Most of us occasionally worry that some online mishap, like a misreading of Facebook’s latest privacy policy, will disclose to the world things we’d rather keep private: pictures unlikely to amuse your employer, rants about your neighbor’s hygiene habits, or harmless-but-personal stuff that you only want to share with close friends. If the threat of losing your online privacy has you worried, future threats to the privacy of your genome should have you absolutely freaked out. By means of your DNA, nature provides you with a security flaw that makes Microsoft Windows look like Fort Knox.
Personal genetic information is currently a subject of intense scientific interest, because one of the major goals of today’s biomedical science is to figure out how we can use information in your DNA to customize your medical care. Your individual genome has a strong influence on how your body responds to efforts to prevent and treat disease, and in the coming years, doctors will begin to routinely use genetic information in patient care. As the practice of genetic medicine becomes increasingly common, more and more of us will use genetic testing services, which means that more and more of us will have our genetic data stored in some sort of database. This will put some very personal information at risk, because, as Visa will tell you, databases can be hacked.
If the threat of losing your online privacy has you worried, future threats to the privacy of your genome should have you absolutely freaked out.
What kind of private information could your genome data reveal? At this point, not too much, but this will change quickly. In the near future, it may not be difficult for someone with access to your genome data to make a good guess about your ethnicity, your skin color, your propensity to obesity, addiction, bipolar disorder, attention-deficit disorder, early onset cancer, or Parkinson’s, Huntington’s, or Alzheimer’s Disease, not to mention the identity of your real father. A hack of your Facebook or credit card account seems minor by comparison.
To make matters worse, unlike your credit card number, genetic data is, with a little help from social media, potentially self-identifying—even anonymous genetic data, as a group of computational biologists from MIT proved in a recent study. Yaniv Erlich and his students were able to use easily available, public information to identify anonymous volunteers who had contributed their genetic data to a database for scientific research. Disturbingly, the clues that led scientists to the identities of the anonymous donors came from information uploaded to the Web not by the donors themselves, but by relatives as distant as a second cousin, once removed.
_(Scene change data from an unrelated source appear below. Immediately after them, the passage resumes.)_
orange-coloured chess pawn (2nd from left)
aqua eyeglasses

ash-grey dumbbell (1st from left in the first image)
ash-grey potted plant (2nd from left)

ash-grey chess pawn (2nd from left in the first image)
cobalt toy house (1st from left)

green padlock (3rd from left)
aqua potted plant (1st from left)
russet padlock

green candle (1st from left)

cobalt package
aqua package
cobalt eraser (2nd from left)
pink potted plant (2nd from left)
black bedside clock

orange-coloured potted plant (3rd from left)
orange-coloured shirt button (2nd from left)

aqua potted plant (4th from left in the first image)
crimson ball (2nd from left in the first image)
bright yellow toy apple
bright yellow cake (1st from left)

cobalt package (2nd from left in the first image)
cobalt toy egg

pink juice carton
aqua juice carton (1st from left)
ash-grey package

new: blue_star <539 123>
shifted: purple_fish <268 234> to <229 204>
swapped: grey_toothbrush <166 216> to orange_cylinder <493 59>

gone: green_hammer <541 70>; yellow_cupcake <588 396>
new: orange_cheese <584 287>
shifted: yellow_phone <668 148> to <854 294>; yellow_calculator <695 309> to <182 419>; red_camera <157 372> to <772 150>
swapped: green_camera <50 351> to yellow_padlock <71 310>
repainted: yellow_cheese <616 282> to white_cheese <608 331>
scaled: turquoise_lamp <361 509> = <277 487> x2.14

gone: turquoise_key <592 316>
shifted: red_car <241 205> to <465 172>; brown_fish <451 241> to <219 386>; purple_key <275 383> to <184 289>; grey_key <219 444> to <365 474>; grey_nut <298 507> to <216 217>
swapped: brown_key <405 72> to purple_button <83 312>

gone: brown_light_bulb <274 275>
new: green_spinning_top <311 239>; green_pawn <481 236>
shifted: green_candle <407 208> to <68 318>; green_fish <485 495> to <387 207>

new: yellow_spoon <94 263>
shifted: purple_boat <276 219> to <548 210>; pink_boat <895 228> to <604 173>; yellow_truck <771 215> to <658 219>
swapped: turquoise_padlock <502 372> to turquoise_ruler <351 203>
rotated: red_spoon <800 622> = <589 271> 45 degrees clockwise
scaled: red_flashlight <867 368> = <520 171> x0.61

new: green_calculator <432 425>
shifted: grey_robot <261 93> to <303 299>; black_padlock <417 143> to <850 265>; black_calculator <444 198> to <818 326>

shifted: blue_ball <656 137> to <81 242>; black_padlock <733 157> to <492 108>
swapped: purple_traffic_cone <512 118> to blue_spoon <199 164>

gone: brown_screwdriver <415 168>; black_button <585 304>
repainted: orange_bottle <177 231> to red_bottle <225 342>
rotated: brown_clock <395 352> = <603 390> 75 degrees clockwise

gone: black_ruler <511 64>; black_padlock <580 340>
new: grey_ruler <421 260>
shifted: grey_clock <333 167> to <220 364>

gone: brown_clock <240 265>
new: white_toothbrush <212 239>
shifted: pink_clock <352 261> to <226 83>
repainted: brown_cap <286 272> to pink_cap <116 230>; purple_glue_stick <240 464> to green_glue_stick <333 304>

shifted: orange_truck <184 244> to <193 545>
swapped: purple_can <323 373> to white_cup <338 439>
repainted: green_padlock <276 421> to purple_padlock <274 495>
These distant relatives, all males in this case, were users of recreational genealogy websites. They had uploaded low-cost genetic data about their Y chromosomes to a publicly viewable database called Ysearch, which contains surnames and Y chromosome data. Because last names and Y chromosomes tend to be inherited from fathers, the Ysearch database can act like a genetic dictionary that translates Y chromosome data into surnames, even for individuals who are not in the Ysearch database. Submit someone’s Y chromosome data, and Ysearch will make what is often a very good guess of that person’s surname. This is exactly what the MIT scientists did with data from the Y chromosomes of the anonymous volunteers. With likely surnames in hand, the scientists used other publicly available information from Web sources like PeopleFinder.com to completely identify those volunteers. How reliable is this procedure? Out of 10 anonymous individuals, the scientists completely identified five of them.
If you don’t have a Y chromosome or you haven’t donated your genome to science, you may be wondering why any of this should worry you. The link between Y chromosomes and surnames is just one of many potential privacy vulnerabilities in genetic data. It will only get easier to exploit these vulnerabilities as the popularity of social media, recreational genealogy, and genetic medicine goes up while the cost of genetic scans goes down.
Dramatic genome privacy violations are, for the most part, only a theoretical threat right now, but we should avoid mistakes that will put us at risk in the future. The lesson from the MIT study is that all of us—patients, research institutions, and companies that offer genetic scans—need to handle our online genetic data with the same caution that we handle our financial or medical data. By themselves, popular, low-cost, low-information genetic scans for genealogy won’t ever be much of threat to your privacy, but the in-depth medical genetic scans could reveal more about you than that compromising picture from a long-ago college party ever will.